As a part of their recommendations, Brezak and Hu urged the Zimbabwe Ministry of Health’s National Malaria Control Program to focus on streamlining the surveillance system for tracking disease occurrences and resolve inconsistencies in data. A part of their recommendation is phone reporting. However, to mitigate issues in areas with limited infrastructure to support reliable phone connections, Brezak and Hu are focusing on increased staffing or dedicated staff members for electronic reporting.

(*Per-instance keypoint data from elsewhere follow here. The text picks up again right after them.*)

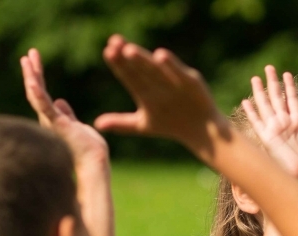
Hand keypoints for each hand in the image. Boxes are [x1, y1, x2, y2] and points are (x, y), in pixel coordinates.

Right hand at [21, 48, 107, 165]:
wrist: (94, 164)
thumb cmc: (89, 150)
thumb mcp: (78, 127)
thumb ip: (67, 115)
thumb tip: (61, 101)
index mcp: (54, 120)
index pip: (42, 95)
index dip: (37, 78)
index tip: (34, 62)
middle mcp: (48, 120)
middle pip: (35, 92)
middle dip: (32, 73)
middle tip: (28, 55)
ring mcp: (51, 122)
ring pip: (36, 96)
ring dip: (31, 76)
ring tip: (27, 59)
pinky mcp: (57, 124)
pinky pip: (44, 106)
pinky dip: (37, 93)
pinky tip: (31, 80)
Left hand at [94, 35, 225, 153]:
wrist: (200, 131)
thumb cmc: (170, 124)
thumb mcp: (143, 125)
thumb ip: (121, 123)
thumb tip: (96, 125)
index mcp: (144, 90)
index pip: (128, 75)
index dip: (118, 64)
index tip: (107, 51)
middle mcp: (157, 82)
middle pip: (139, 68)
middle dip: (127, 57)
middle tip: (114, 43)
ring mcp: (173, 81)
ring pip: (155, 69)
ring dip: (143, 60)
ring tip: (130, 50)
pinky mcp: (190, 81)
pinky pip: (178, 72)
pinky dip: (170, 65)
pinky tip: (160, 56)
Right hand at [241, 66, 297, 182]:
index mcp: (297, 124)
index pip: (292, 101)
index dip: (289, 87)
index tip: (286, 74)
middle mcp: (284, 124)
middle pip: (277, 99)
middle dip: (273, 83)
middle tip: (269, 68)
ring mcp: (275, 130)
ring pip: (266, 106)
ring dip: (261, 92)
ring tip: (256, 77)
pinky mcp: (267, 138)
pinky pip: (257, 123)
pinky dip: (251, 113)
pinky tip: (246, 102)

As a part of the Zim FETP collaboration, students from both the UW and University of Zimbabwe traveled abroad to explore new opportunities for international collaboration and new ideas for innovations that could improve surveillance and response system functioning. Field epidemiology trainees from the University of Zimbabwe traveled to Seattle to work with the UW and the Washington State Department of Health (DOH) to evaluate the reporting system for TB in the state.
The two, second-year MPH students, Drs. Christine Magadza Gabaza and Reginald Mhene, have spent six weeks working with the DOH to investigate how the Washington Disease Reporting System (WDRS) reports and tracks TB cases.

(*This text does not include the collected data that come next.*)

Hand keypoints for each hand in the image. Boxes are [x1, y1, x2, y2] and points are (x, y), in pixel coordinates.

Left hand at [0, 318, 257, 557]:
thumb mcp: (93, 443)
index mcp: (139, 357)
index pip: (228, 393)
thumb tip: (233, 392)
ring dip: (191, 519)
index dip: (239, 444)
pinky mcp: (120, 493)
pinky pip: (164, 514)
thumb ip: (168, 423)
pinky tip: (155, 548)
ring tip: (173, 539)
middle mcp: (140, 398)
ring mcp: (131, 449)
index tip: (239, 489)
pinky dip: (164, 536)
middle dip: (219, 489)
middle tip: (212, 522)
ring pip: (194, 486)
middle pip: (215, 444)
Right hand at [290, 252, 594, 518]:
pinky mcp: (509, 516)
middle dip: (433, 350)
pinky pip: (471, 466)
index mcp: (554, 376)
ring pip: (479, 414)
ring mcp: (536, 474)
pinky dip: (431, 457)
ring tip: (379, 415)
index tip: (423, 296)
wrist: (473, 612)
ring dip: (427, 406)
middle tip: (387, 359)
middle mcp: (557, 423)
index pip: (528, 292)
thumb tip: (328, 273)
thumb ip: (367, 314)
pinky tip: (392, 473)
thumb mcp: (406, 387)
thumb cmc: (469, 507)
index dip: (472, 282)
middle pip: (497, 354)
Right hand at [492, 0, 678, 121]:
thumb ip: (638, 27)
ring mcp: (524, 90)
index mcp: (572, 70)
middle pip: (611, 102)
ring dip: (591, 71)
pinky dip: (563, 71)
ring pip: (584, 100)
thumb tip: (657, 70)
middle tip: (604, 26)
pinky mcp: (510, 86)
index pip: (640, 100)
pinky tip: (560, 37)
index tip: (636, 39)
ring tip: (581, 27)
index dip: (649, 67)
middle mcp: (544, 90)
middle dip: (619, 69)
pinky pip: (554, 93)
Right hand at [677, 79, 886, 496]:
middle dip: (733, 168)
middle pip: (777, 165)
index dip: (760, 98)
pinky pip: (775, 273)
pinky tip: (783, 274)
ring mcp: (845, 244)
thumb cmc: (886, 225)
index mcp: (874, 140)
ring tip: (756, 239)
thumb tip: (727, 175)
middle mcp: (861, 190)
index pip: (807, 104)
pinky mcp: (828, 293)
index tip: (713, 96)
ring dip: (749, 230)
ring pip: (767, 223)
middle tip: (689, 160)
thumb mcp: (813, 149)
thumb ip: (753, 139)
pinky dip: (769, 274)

There are nearly 10,000 cases of TB reported in the U.S. each year, with 204 of those cases coming from Washington State. Although it is vastly less prevalent in the U.S. compared to other parts of the world, TB in the U.S. still comes with treatment challenges. According to Gabaza and Mhene, its infrequency is a large part of the reporting problem. Because doctors do not initially suspect it, patients may be misdiagnosed or receive late treatment. These delays often result in lags in reporting the cases in WDRS.

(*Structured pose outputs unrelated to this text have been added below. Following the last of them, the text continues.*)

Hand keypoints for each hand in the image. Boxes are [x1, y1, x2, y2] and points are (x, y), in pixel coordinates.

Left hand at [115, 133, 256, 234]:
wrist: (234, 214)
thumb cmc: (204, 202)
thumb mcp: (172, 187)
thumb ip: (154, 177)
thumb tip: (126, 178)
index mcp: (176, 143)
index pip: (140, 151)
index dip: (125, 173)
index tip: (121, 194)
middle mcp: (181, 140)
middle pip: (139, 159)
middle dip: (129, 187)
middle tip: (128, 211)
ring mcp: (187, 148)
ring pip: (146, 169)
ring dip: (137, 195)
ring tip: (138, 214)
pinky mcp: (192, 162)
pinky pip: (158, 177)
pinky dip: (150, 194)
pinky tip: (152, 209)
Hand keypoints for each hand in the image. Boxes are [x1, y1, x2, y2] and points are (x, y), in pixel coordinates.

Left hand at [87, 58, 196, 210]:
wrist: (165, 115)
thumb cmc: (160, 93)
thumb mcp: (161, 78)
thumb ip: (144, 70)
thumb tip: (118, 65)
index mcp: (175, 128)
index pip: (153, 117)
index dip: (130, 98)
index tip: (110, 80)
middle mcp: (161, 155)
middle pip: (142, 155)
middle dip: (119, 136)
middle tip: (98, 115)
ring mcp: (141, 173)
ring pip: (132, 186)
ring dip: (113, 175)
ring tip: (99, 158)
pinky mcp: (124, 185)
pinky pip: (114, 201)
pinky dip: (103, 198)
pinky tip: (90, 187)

As a part of their investigation, Gabaza and Mhene offered a number of recommendations, including capturing all available demographic patient data in WDRS. For the Zim FETP trainees, their experience in Seattle presented great comparisons between how healthcare systems operate in the two countries. Like Brezak and Hu’s visit to Zimbabwe, Gabaza and Mhene’s evaluation findings provide further insight into how public health systems play a critical role in disease occurrence and outbreak containment.
“The collaboration enables students from different countries to appreciate how public health problems are different, and how different public health systems are in the countries,” Gabaza said. “This widens the perspectives of students when it comes to understanding public health. The [field programs] give students a chance to apply what they learn in class to the real situations so that they can acquire skills in designing, managing and evaluating public health programs.”
Although diseases like Ebola, tuberculosis and malaria are caused by different pathogens and affect the human body in different ways, each of these troubling diseases has devastating impacts on individuals and communities. To better control these diseases, one needs to understand their causes and how disease detection and response systems function in the places where illnesses occur. Programs like Epi’s SEAL Team and Zim FETP offer trainees a direct view into how outbreaks are managed. Through this outlook, these future public health researchers and practitioners can gain better insights into how to improve outbreak surveillance and response in the future.
“We are a globally-connected people,” Baseman said. “Working in siloes in public health is not conducive to system-level innovation. Organizations like the SEAL Team, in collaboration with global partners like Zim FETP, can accelerate progress on improving population health around the globe.”